Doreen didn’t sing at the outset, but listeners began offering an extra $10 if she would add words to their favorite tunes. She obliged, and another talent was discovered. Her soulful voice was untrained, but it was melodic, smooth and powerful with a little growl that echoed the rolling growl of her clarinet. And with  the distinctive phrasing and intonation of New Orleans, she captured the spirit of the city.

Video | Doreen Ketchens performs "Amazing Grace and When The Saints Go Marching In"

Doreen Ketchens performs “Amazing Grace and When The Saints Go Marching In” with the Manassas Symphony Orchestra in May 2024.

Stolen from a pro

Lawrence was touring Europe with a band soon after Doreen found her voice. Determined to have a surprise for him when he returned, she “apprenticed” with Pud Brown, a longtime friend and renowned jazz reed player. 

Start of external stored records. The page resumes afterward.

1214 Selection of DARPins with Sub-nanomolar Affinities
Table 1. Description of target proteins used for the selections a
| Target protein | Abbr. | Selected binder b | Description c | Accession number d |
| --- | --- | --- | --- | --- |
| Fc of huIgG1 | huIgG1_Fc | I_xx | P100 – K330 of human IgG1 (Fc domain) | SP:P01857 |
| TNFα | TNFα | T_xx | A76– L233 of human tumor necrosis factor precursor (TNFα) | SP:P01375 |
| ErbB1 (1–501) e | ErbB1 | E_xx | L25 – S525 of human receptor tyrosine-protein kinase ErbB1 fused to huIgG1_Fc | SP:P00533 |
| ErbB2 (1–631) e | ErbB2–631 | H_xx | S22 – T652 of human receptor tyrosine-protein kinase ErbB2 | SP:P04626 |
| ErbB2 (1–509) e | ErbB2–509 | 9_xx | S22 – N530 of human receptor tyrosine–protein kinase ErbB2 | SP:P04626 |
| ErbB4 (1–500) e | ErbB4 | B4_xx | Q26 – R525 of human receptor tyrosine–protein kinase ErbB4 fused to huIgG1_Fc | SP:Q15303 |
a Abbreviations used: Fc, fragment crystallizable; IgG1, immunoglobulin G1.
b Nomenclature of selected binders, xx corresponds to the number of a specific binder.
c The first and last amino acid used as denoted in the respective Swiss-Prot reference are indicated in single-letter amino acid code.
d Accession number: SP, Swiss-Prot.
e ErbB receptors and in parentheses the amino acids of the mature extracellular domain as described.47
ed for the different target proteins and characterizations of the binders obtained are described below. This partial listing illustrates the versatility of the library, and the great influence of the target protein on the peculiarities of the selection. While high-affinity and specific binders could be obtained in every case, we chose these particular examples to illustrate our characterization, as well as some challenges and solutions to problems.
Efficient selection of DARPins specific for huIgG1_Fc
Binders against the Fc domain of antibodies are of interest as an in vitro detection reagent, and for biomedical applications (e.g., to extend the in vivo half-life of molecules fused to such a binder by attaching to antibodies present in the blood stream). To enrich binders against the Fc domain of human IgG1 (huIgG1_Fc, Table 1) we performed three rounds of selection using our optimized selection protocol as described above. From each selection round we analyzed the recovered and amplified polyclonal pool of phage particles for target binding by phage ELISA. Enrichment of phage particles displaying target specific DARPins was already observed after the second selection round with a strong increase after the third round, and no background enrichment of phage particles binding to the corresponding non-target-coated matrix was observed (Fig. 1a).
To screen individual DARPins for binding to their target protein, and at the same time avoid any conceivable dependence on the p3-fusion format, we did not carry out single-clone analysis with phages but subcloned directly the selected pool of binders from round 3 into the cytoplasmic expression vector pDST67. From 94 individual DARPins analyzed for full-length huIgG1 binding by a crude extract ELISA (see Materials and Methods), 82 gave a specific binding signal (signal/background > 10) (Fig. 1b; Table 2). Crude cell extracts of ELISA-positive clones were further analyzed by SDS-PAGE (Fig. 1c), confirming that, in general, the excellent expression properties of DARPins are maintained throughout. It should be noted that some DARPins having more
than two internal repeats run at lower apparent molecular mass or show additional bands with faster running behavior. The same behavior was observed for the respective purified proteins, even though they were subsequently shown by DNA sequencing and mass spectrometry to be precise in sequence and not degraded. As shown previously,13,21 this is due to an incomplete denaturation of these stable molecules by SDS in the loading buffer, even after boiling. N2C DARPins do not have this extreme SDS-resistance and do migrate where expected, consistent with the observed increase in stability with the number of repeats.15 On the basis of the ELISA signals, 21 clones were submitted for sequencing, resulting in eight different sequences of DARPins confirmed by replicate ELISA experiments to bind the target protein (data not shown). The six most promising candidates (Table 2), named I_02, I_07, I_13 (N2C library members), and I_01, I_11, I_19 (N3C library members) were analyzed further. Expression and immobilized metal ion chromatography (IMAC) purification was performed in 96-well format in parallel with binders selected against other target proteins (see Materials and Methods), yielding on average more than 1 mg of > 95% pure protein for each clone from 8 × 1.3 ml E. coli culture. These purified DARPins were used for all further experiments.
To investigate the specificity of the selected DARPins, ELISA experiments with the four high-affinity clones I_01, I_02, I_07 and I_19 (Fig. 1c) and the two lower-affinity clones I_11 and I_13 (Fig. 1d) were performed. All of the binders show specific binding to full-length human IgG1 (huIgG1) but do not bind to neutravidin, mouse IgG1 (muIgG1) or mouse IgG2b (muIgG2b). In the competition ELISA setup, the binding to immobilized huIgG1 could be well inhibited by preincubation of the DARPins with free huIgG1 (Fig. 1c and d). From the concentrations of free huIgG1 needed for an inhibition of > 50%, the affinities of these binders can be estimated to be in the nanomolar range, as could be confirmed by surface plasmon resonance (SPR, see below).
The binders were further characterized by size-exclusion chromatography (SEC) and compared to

Brown had been raised in a circus. He could play every instrument, and he thought there was nothing he couldn’t do – even his own dental work with epoxy and super glue, Doreen said with a laugh. 

“He advised me to find someone I really liked doing something they really liked, and then to steal it,” she said. “He put me in a chair beside him on stage and ordered, ‘Just listen. Learn note by note, then add your own touches, and you’ll sound like a pro because you stole it from a pro.’”

Doreen shadowed Brown until she owned every note of “Sweet Georgia Brown.” Jazz in “Nawlins” was then very much a men’s-only game in a misogynistic, racist city, she explained, so she chose “safe clubs” for practice, inquiring if she could sit in, suggesting “Sweet Georgia” when asked what she’d like to play, impressing her fellow musicians and bowing out if invited to play more. 

“It opened the door for me in my own brain and gave me confidence,” she said. 

When Lawrence returned from touring, she played “Sweet Georgia Brown” for him. Her favorite musician’s response was “WOW!” She proved she was now a master of classical musical theory and improvisation, and she now had twin passions, with the second being jazz. 

Ask Doreen to identify her big break, and she answers, “I’m still getting them. It’s more of a ladder, a stair climb. We’ve had breaks, we’re doing well. But we still need to work, and we’ve got to keep our chops up, playing and performing.” 

Royal Street treat: The musician killing it on clarinet is virtuoso Doreen Ketchens!

Doreen Ketchens performs on Royal Street in New Orleans in May 2013.

Hence the street concerts in the French Quarter. Besides, she loves the setting, the close connection with her bandmates and the interaction with her listeners. 

“It’s all good, and it’s all God,” she said. “The emotion, the passion, the patience, the hardship, the success, the happiness and the love. We took risks, but it’s much easier to take risks when you’re doing it with someone you love, with a partner, and you’re doing it out of love.”